Many thanks everyone!
Thanks i just had a seizure in the first 8 sec's of that vid!
I'd like to add to this thread, and to my commercial. I have organized another video.
Before you see it, I'll make a few statements so you know what's up.
This video is not my bikes, parts, or company. It is showcasing bicycledesigner.com, which is in the description, and also contained in the video. It is shown that the bikes aren't mine, and all rights and what not are to bicycledesigner.com, and I also recognize the soundtrack as not mine, giving credit to all whose material I used. According to Copyright laws, everything is all good.
The point of the video? To give ideas and resources to people who may or may not want a seriously pimped bicycle. Since part of my business includes a bike, I made this video to provide a catalog of sorts, showing what is possible, and how pimped you can go.
I've connected like 4 videos, so any potential customers, or just the meer curious, can dive deep into the world of bicycle customization, and engine installation.
This being said, I'm looking for opinions on the whole deal.
I've yet to take any more video, so I have not edited the ADDICTED commercial yet.
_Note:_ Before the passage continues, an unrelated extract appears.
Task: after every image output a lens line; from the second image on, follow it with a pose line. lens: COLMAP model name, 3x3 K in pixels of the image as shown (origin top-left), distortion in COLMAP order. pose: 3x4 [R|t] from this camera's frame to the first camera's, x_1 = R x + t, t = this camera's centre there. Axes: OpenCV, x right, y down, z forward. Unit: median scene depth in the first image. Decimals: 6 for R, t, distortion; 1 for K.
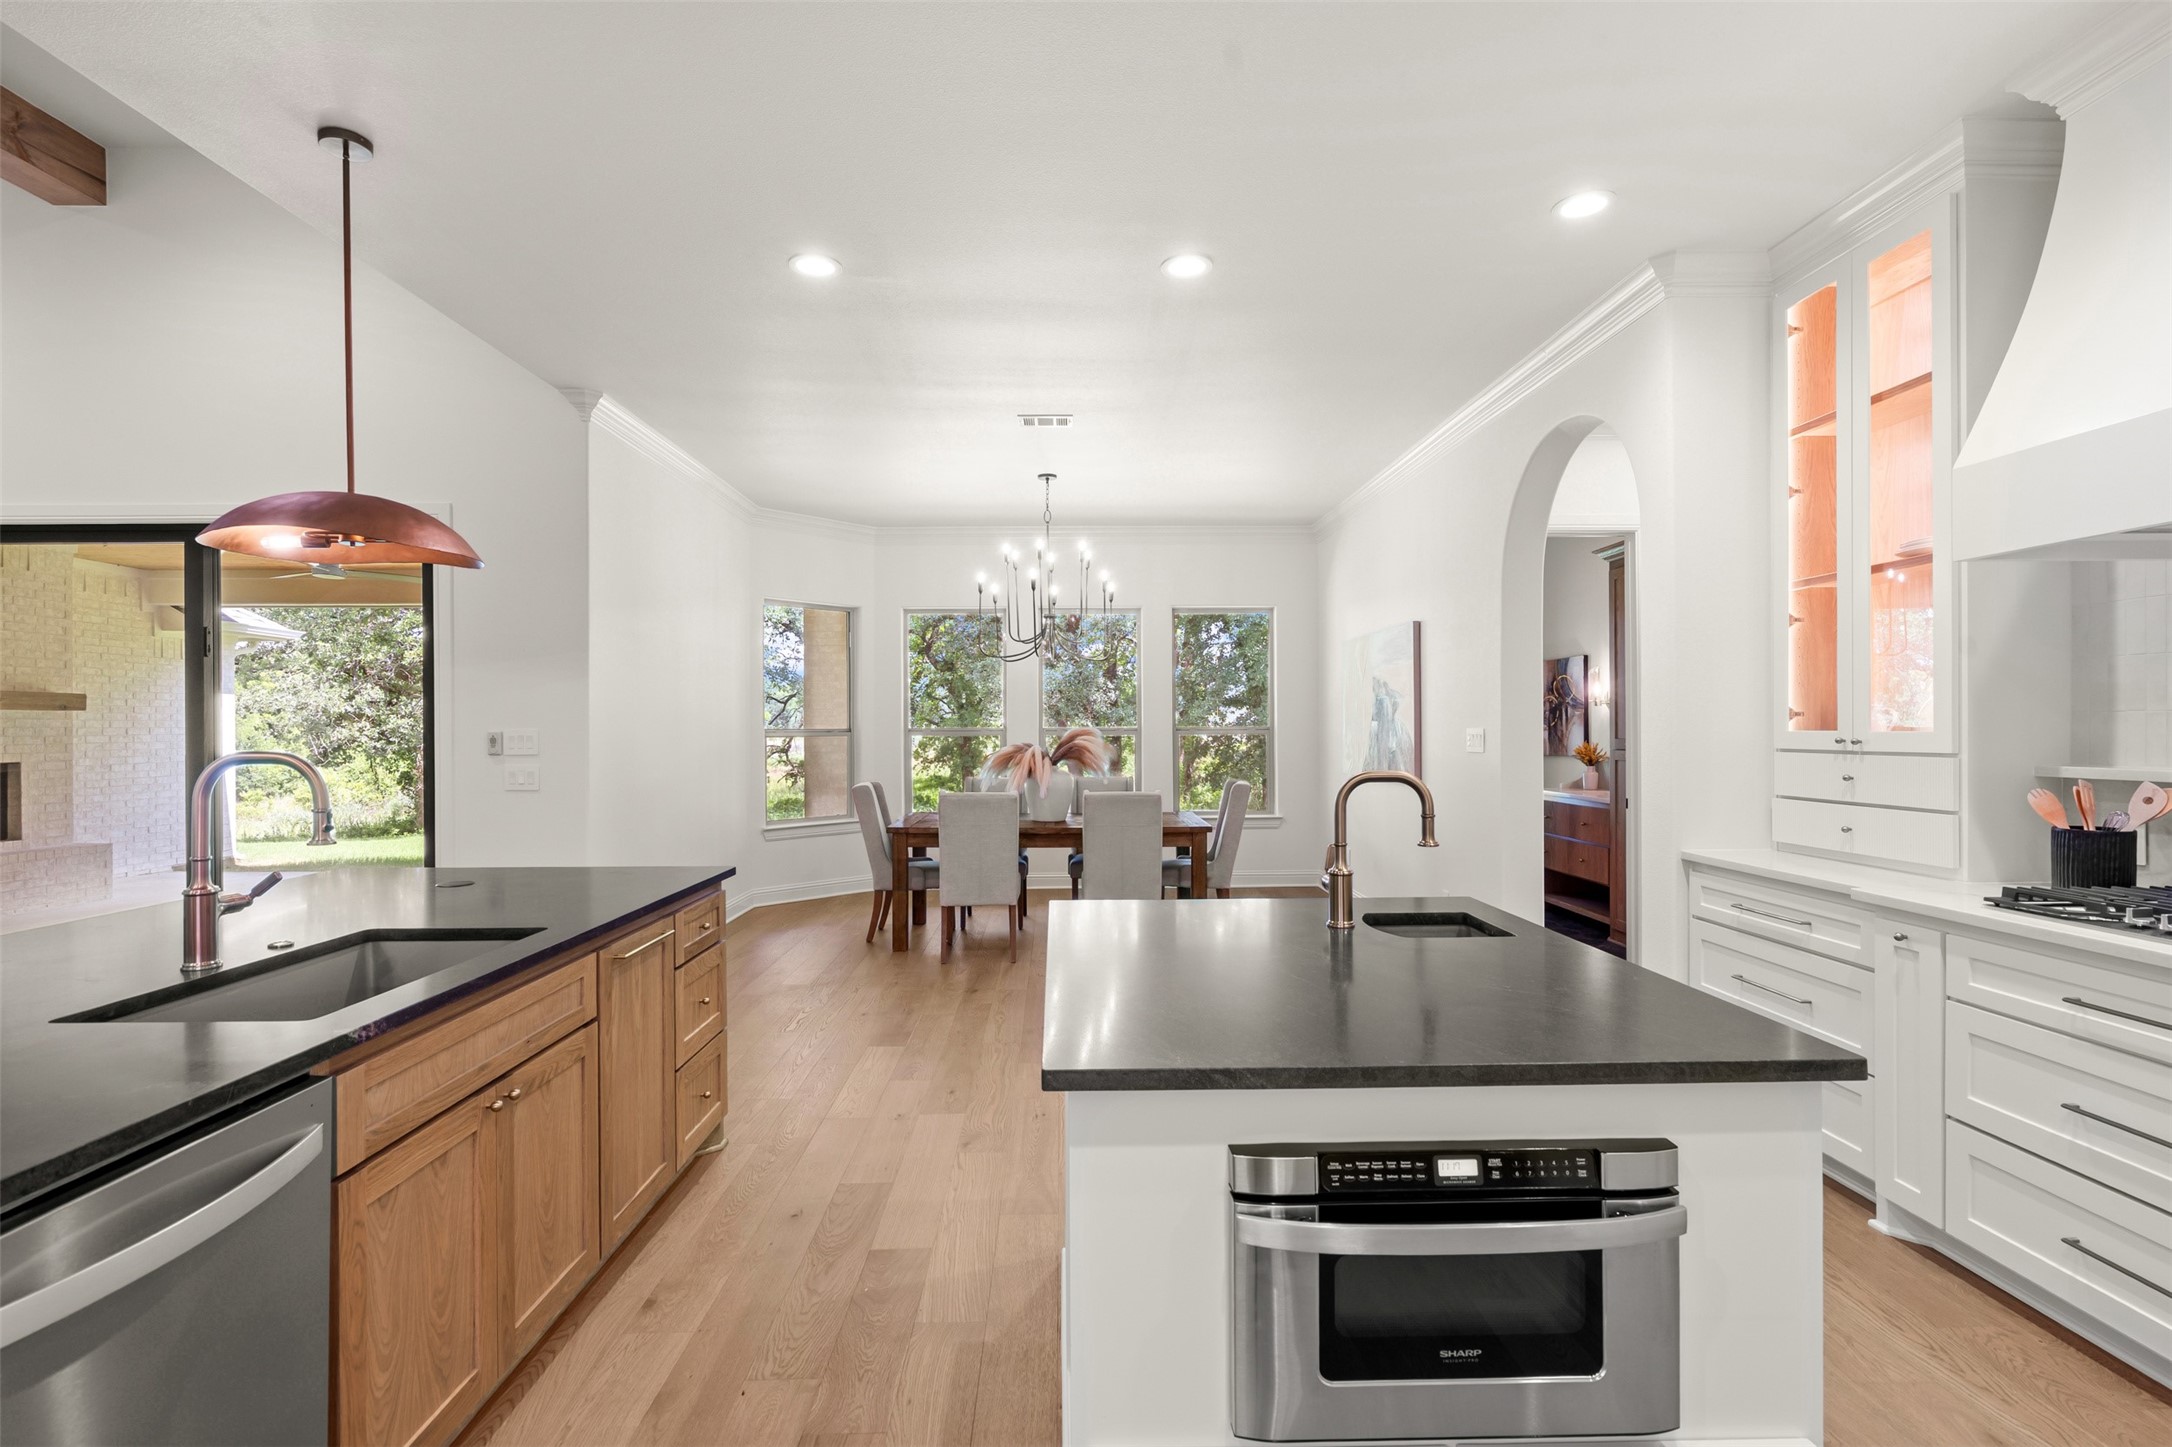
lens RADIAL K [[1005.6, 0, 1073.1], [0, 1005.6, 730.1], [0, 0, 1]] dist [-0.003497, 0.002347]
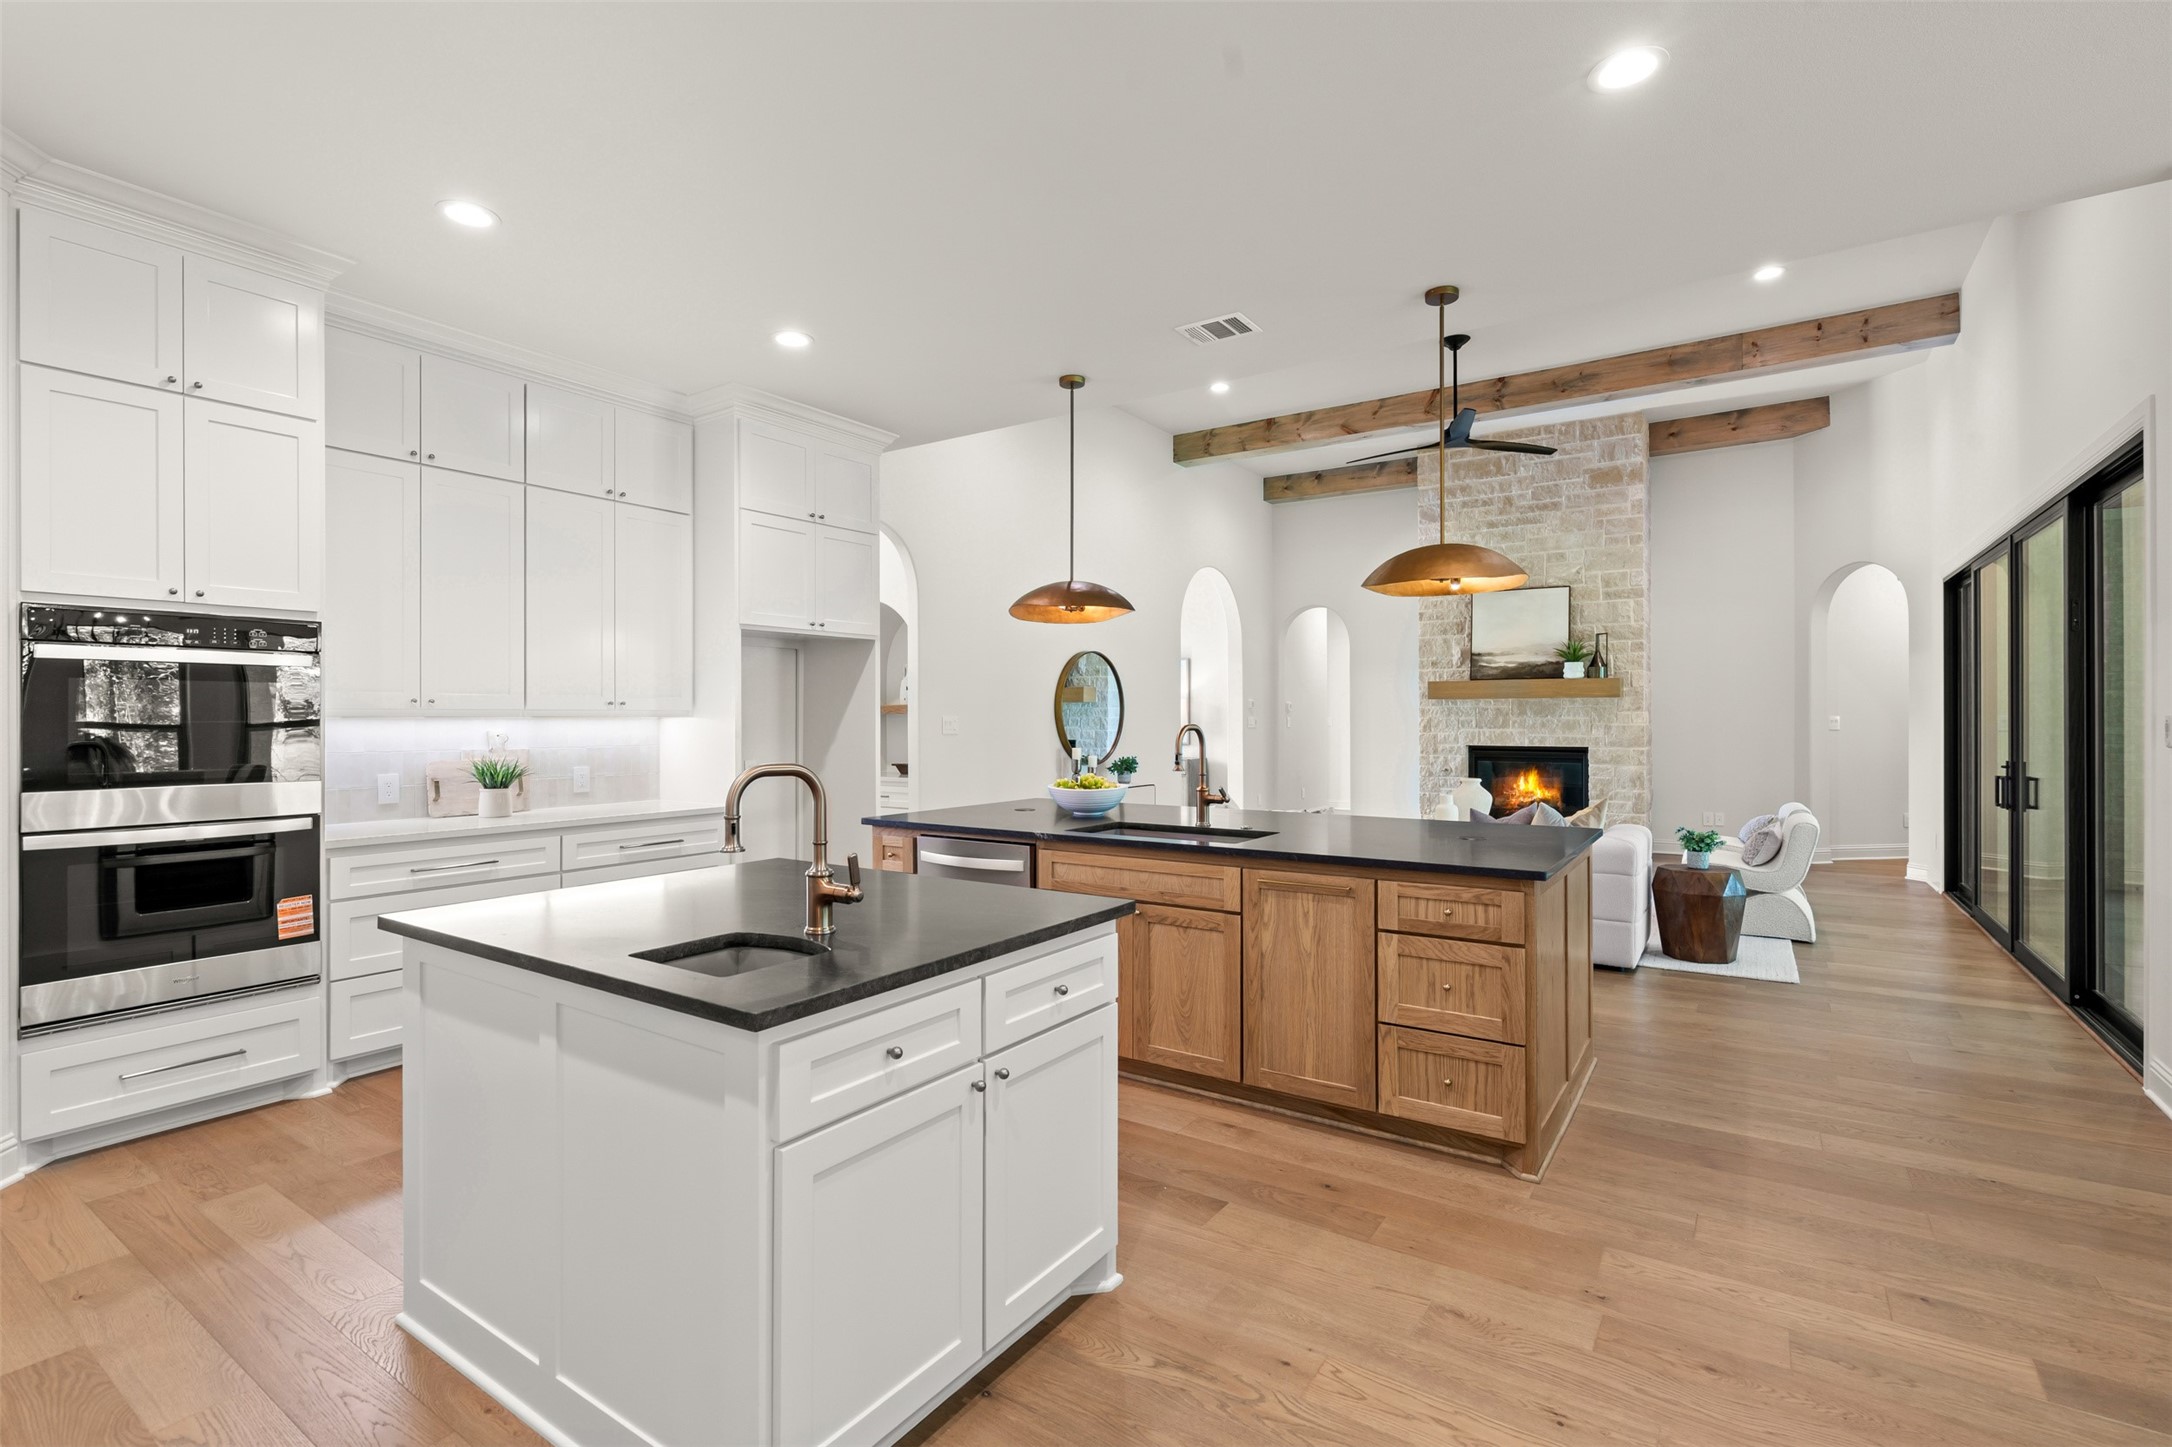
lens RADIAL K [[1005.6, 0, 1089.9], [0, 1005.6, 711.8], [0, 0, 1]] dist [-0.003497, 0.002347]
pose [[-0.569462, 0.001650, -0.822016, 0.674404], [0.003774, 0.999993, -0.000607, -0.003068], [0.822009, -0.003448, -0.569464, 1.323322]]
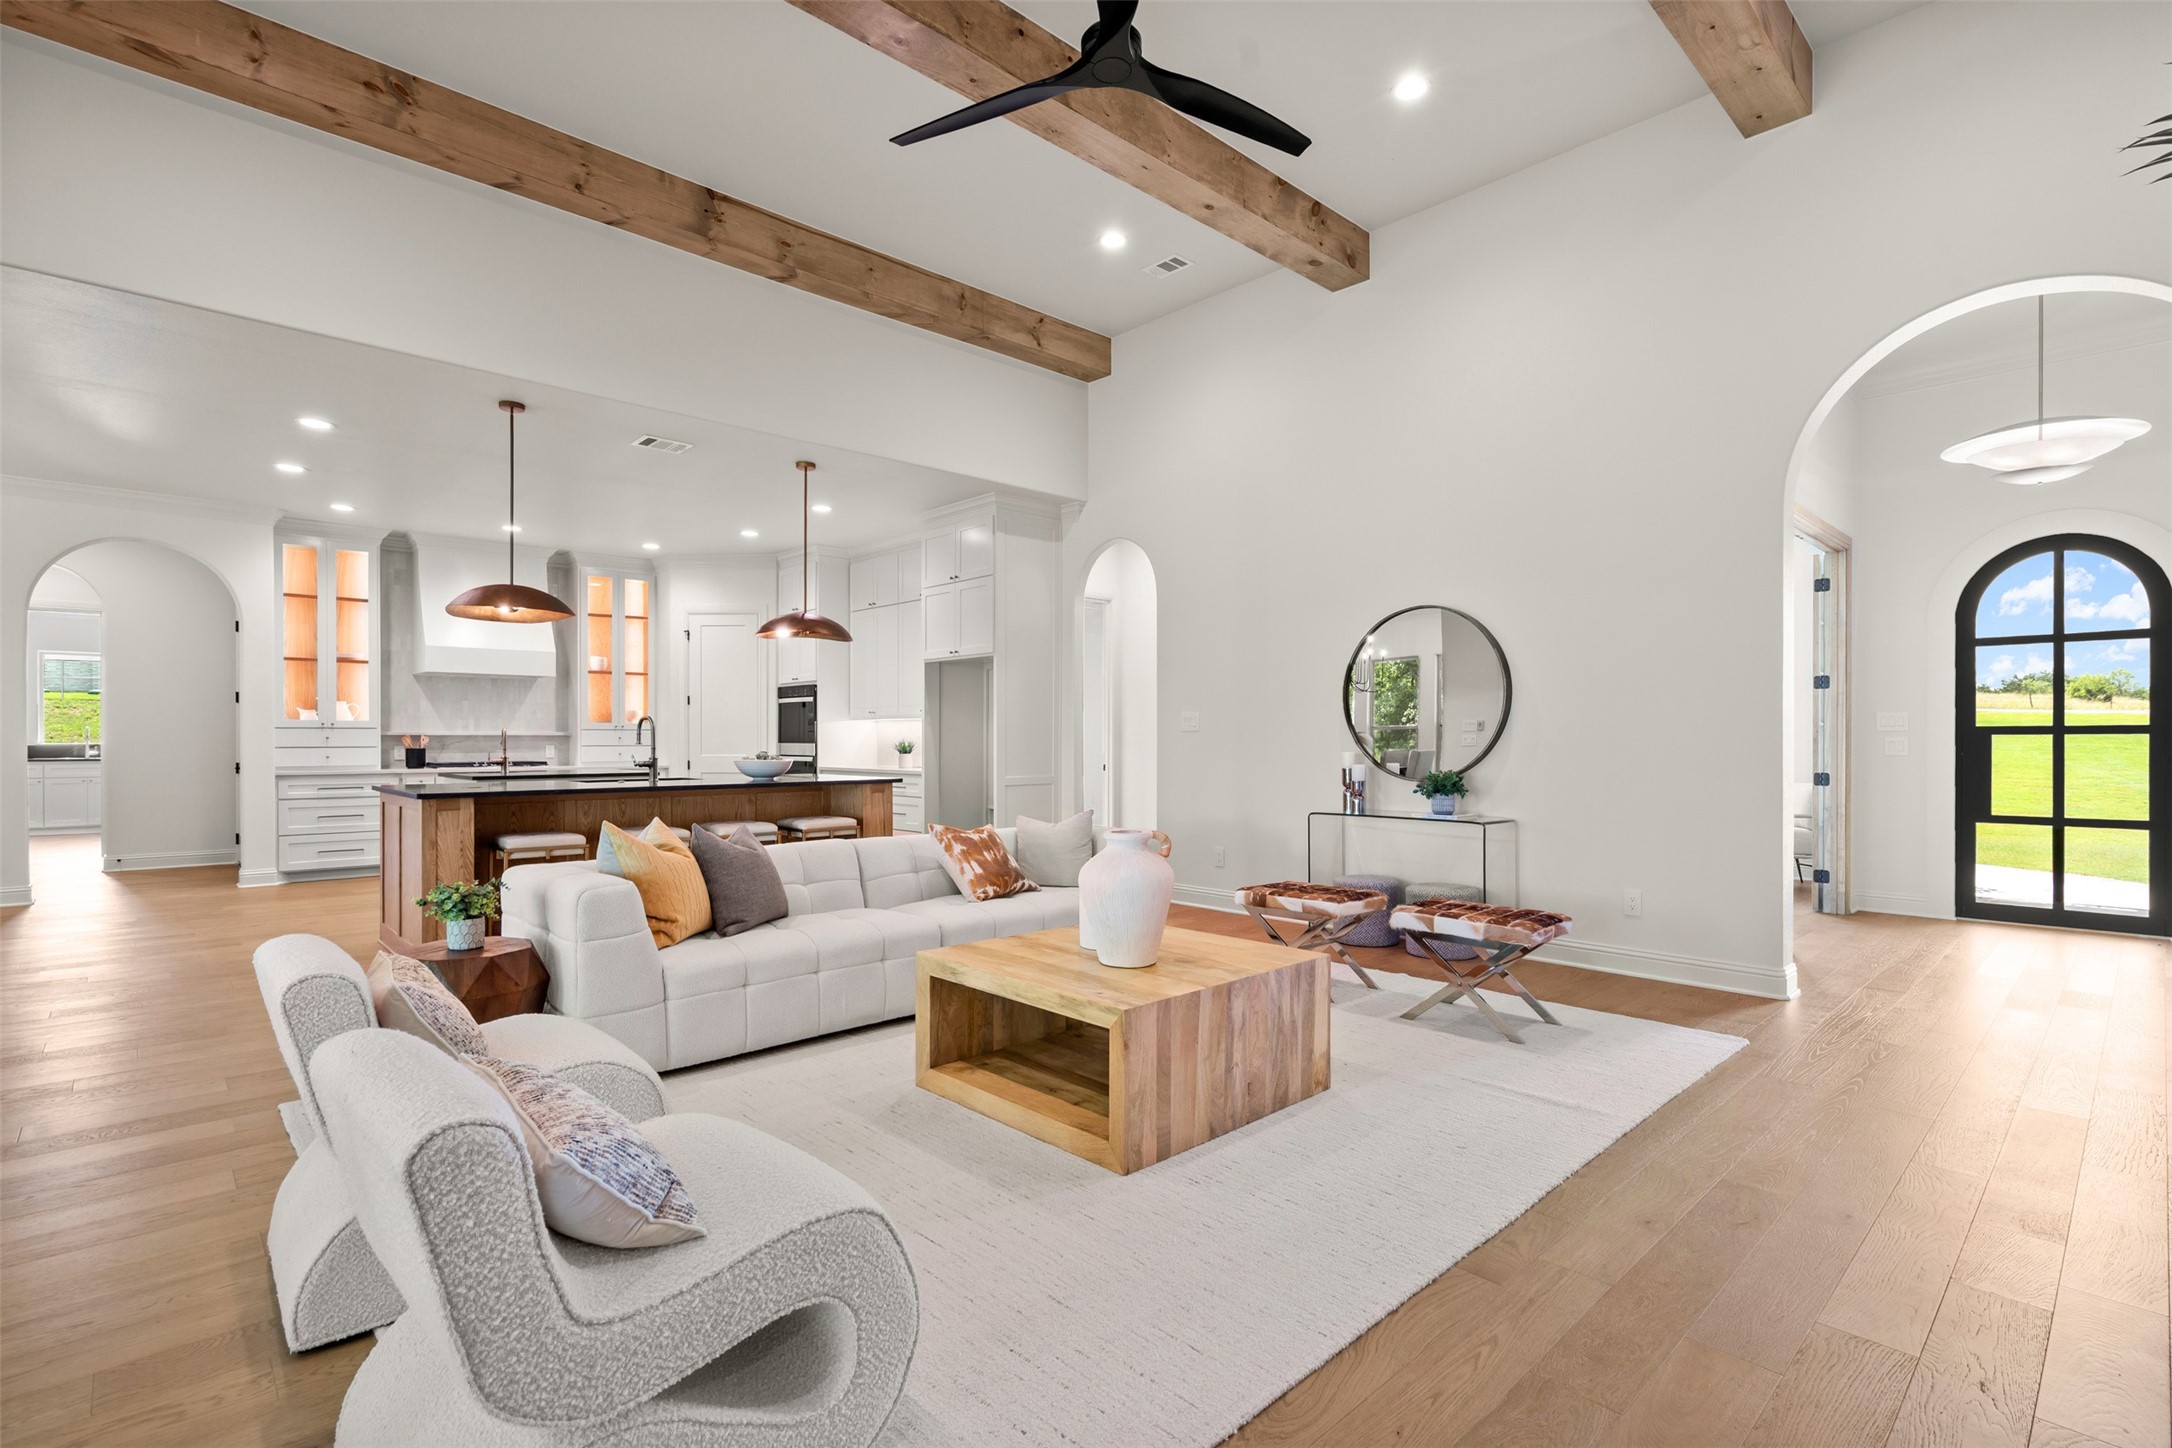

I'm looking also to make an engine company video, since the other part of my business, is the customer choosing an engine kit, I will referance all customers to as many engine dealers as I can, so they have the choice they choose.
If there are any engine dealers/companies here that would like me to showcase their company on a video attached to ADDICTED MOTORBICYCLES, please let me know. That way my business is your business.
PS. I may finally have a customer, waiting to hear from him. He's got his bike, needs his engine kit, and I'll be installing for him. The bike is for the dude's 18 year old son. All my work advertising in obscure and unusual ways may start paying off this summer, it's looking promising. I've gotten a lot of attention/interest so far, and the season is just getting started.